Malzemeyi İnceleyin:
• a. Afrikalıların ölüm yolculuğunu konu alan yazıda "Sevindirici bir haber: Birleşmiş" sözlerini içeren ifadeyle başlayıp "hedefine de yaklaşıldı." ile biten bölümü olduğu gibi yazın.
• b. Afrikalıların ölüm yolculuğunu konu alan yazıyı son cümlesinden sonra devam ettirin.

Verilen Metin:
Yüce Yöney-Afrikalılar neden ölüm yolculuğuna çıkıyor?

MDN İstanbul

Ajanslar sık sık Afrikalı mültecilerin Avrupa’ya ulaşmaya çalışırken öldüğü insanlık dramını konu alan haberler geçiyor. Ancak hiçbirinde insanların hayatını kaybetmesiyle sonuçlanan bu yolculukların nedenlerine değinilmiyor. Oysa anlamak hiç de zor değil

Sevindirici bir haber: Birleşmiş Milletler Gıda ve Tarım Örgütü’nün (FAO) yıllık raporuna bakılırsa son onyılda açlıktan kurtulan insan sayısı 100 milyon. Rapor umut da vaat ediyor: Gelecek 20 yıl içinde 209 milyon insan daha açlıktan kurtarılabilir. Üstelik Birleşmiş Milletler Binyıl Kalkınma Hedefleri’nde yer alan, 2015’e kadar açlık çeken insanların sayısını yarıya düşürme hedefine de yaklaşıldı.

Veriler:
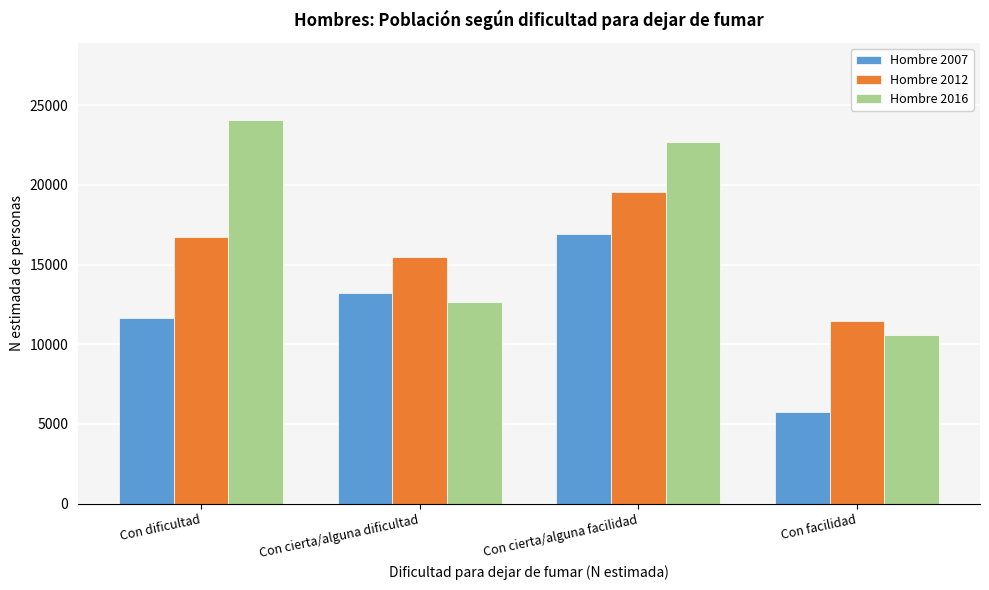

Reading left to right, list all the values displayed in this chart.

Hombre 2007: 11663	13245	16949	5721
Hombre 2012: 16744	15507	19534	11465
Hombre 2016: 24091	12645	22687	10570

Görev Yanıtları:
• a.
Sevindirici bir haber: Birleşmiş Milletler Gıda ve Tarım Örgütü’nün (FAO) yıllık raporuna bakılırsa son onyılda açlıktan kurtulan insan sayısı 100 milyon. Rapor umut da vaat ediyor: Gelecek 20 yıl içinde 209 milyon insan daha açlıktan kurtarılabilir. Üstelik Birleşmiş Milletler Binyıl Kalkınma Hedefleri’nde yer alan, 2015’e kadar açlık çeken insanların sayısını yarıya düşürme hedefine de yaklaşıldı.

• b.
Keşke bilgilerimiz bunlarla sınırlı kalsa… Ama öyle değil. Birincisi, bu rakamlar halihazırda dünyada açlık sorununun ne kadar büyük ve halledilmesinin de ne kadar zor olduğunu gösteriyor. Aynı rapordan basit bir veri: Asya kıtasında 526 milyon insanın hâlâ açlık çekiyor, dünya genelinde ise 805 milyon insan yetersiz besleniyor ve açlıkla mücadele ediyor.
Birleşmiş Milletler (BM) Kalkınma Programı’nın son raporunda da benzer şekilde, dünyada 91 ülkede yaklaşık 1,5 milyar insanın yoksulluğun pençesinde yaşadığı belirtiliyordu. Bu kadar da değil. BM’ye göre, 800 milyon insan da yoksulluk tehdidiyle karşı karşıya yaşıyor.
Tahmini güç değil: Açlıkla mücadelede yeterli gelişmenin kaydedilemediği en önemli kıta Afrika. Can sıkıcı rakamlarla söylersek… Dünya genelinde her dokuz kişiden biri açlıkla mücadele ederken, raporda bu sayı Afrika’da Sahra Bölgesi’nin güneyinden söz edilirken “her dört kişiden biri” şeklini alıyor.
Afrika’nın Sahraaltı Bölgesi dünya ölçeğinde zengin ile fakir arasındaki en büyük uçurumun yaşandığı yer olarak biliniyor. Söz konusu bölgedeki durum raporlara yansırken nüfusunun yüzde 72’sinin yoksul ya da yoksulluk tehdidiyle karşı karşıya olduğundan söz ediliyor.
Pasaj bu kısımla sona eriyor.